Information shown ->
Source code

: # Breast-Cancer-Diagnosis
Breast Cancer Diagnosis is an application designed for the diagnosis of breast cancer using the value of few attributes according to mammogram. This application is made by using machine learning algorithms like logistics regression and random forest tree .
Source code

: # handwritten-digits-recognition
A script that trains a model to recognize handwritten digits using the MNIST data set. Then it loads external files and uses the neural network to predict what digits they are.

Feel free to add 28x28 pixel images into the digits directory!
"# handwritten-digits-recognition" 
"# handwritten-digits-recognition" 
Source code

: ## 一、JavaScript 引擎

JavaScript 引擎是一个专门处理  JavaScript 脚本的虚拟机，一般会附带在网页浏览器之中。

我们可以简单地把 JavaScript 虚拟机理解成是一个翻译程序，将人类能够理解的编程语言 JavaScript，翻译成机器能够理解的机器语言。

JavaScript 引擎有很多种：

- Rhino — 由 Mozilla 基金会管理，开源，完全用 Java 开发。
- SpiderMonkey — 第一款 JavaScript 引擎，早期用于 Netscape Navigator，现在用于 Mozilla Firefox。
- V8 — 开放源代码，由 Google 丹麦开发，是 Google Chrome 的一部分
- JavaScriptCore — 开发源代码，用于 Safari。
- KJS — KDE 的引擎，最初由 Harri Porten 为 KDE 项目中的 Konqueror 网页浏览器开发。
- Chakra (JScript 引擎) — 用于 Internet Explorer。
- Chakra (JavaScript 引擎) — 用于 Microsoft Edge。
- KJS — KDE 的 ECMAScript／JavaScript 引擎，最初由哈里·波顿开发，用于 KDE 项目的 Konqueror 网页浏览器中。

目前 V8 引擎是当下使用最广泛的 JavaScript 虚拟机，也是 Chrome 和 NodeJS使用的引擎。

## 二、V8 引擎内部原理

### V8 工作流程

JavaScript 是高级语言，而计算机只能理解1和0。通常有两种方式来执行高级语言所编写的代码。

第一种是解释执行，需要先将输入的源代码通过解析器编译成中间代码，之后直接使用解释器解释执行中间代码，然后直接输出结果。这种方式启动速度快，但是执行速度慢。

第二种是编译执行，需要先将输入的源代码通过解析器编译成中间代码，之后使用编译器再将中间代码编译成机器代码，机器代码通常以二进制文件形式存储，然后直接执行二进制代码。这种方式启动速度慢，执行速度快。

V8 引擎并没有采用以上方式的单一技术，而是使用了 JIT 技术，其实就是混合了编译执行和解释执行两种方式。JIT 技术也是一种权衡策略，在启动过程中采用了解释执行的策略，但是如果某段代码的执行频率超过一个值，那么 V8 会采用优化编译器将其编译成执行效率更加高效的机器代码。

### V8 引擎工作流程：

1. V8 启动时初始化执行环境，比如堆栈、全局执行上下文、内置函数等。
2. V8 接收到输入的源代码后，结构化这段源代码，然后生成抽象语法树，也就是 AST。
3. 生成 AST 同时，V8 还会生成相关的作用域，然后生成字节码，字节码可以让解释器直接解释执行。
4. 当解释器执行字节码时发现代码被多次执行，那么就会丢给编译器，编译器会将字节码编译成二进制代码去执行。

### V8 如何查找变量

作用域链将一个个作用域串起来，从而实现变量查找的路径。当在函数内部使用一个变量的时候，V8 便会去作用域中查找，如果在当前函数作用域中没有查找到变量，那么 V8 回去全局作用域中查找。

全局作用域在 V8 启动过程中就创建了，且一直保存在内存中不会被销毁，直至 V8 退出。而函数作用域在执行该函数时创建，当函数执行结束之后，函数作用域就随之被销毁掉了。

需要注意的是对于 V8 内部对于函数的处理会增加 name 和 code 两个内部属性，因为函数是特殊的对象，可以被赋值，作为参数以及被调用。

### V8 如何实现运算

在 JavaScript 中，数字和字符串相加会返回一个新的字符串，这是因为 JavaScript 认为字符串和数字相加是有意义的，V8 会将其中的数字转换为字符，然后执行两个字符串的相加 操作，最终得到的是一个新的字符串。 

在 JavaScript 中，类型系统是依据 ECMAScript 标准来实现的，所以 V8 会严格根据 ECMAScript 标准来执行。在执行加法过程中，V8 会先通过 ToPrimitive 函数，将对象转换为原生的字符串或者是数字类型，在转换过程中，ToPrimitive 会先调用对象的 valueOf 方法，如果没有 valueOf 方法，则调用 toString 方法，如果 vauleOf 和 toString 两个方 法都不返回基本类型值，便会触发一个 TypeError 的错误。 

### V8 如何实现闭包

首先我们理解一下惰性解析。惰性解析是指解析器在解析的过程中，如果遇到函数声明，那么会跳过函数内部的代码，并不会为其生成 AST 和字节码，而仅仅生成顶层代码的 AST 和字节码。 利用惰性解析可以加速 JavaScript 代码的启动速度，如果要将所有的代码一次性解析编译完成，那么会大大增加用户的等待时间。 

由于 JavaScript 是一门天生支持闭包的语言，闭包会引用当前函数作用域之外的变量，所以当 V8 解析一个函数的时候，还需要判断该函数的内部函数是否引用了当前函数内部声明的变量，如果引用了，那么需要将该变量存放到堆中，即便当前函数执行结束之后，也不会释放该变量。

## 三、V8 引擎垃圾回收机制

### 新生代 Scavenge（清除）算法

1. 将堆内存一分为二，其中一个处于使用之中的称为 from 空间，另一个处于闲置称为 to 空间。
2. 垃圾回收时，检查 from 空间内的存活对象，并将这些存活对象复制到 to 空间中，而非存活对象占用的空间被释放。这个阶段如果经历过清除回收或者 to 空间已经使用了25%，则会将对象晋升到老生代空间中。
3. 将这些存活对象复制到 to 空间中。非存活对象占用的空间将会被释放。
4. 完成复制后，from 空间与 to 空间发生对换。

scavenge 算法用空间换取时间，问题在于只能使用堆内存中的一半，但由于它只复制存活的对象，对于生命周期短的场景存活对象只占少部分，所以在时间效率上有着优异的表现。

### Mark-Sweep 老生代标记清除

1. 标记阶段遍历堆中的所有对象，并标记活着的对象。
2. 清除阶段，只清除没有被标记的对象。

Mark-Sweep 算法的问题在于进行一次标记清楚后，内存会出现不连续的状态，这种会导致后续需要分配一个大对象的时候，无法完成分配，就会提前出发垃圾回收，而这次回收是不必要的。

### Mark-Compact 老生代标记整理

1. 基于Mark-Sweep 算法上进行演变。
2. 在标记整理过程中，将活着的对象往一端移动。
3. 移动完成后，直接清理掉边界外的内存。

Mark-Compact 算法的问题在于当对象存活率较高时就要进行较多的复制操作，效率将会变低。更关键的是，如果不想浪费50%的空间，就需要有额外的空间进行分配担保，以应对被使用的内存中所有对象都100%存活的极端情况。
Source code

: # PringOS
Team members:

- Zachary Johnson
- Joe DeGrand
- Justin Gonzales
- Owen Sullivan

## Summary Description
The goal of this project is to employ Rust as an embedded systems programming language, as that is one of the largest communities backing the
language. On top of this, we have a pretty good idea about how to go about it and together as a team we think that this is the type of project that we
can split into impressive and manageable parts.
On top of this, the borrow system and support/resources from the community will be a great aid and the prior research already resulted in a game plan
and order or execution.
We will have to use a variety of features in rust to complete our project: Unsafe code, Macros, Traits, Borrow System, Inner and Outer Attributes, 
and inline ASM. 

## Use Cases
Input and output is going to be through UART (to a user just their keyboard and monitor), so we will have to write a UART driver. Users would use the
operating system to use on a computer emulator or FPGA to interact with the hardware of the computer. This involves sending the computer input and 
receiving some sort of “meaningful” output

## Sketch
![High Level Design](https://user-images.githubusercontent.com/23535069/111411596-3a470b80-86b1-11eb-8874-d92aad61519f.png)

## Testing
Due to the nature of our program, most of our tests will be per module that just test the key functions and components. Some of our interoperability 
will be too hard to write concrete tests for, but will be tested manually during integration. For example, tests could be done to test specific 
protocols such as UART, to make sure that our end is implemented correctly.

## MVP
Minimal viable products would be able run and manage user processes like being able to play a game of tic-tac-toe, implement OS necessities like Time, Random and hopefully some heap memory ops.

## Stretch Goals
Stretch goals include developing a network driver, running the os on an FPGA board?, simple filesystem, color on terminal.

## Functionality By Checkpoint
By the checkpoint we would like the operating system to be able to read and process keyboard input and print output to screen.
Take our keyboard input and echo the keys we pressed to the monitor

Activity ->
Reproduce the lines from the one containing "1. V8 启动时初始化执行环境，比如堆栈、全局执行上下文、内置函数等。" through the one containing "在 JavaScript 中，数字和字符串相加会返回一个新的字符串，这是因为", swapping "字节码" for "bytecode" wherever it occurs and changing nothing else.

Solution to this task ->
1. V8 启动时初始化执行环境，比如堆栈、全局执行上下文、内置函数等。
2. V8 接收到输入的源代码后，结构化这段源代码，然后生成抽象语法树，也就是 AST。
3. 生成 AST 同时，V8 还会生成相关的作用域，然后生成bytecode，bytecode可以让解释器直接解释执行。
4. 当解释器执行bytecode时发现代码被多次执行，那么就会丢给编译器，编译器会将bytecode编译成二进制代码去执行。

### V8 如何查找变量

作用域链将一个个作用域串起来，从而实现变量查找的路径。当在函数内部使用一个变量的时候，V8 便会去作用域中查找，如果在当前函数作用域中没有查找到变量，那么 V8 回去全局作用域中查找。

全局作用域在 V8 启动过程中就创建了，且一直保存在内存中不会被销毁，直至 V8 退出。而函数作用域在执行该函数时创建，当函数执行结束之后，函数作用域就随之被销毁掉了。

需要注意的是对于 V8 内部对于函数的处理会增加 name 和 code 两个内部属性，因为函数是特殊的对象，可以被赋值，作为参数以及被调用。

### V8 如何实现运算

在 JavaScript 中，数字和字符串相加会返回一个新的字符串，这是因为 JavaScript 认为字符串和数字相加是有意义的，V8 会将其中的数字转换为字符，然后执行两个字符串的相加 操作，最终得到的是一个新的字符串。 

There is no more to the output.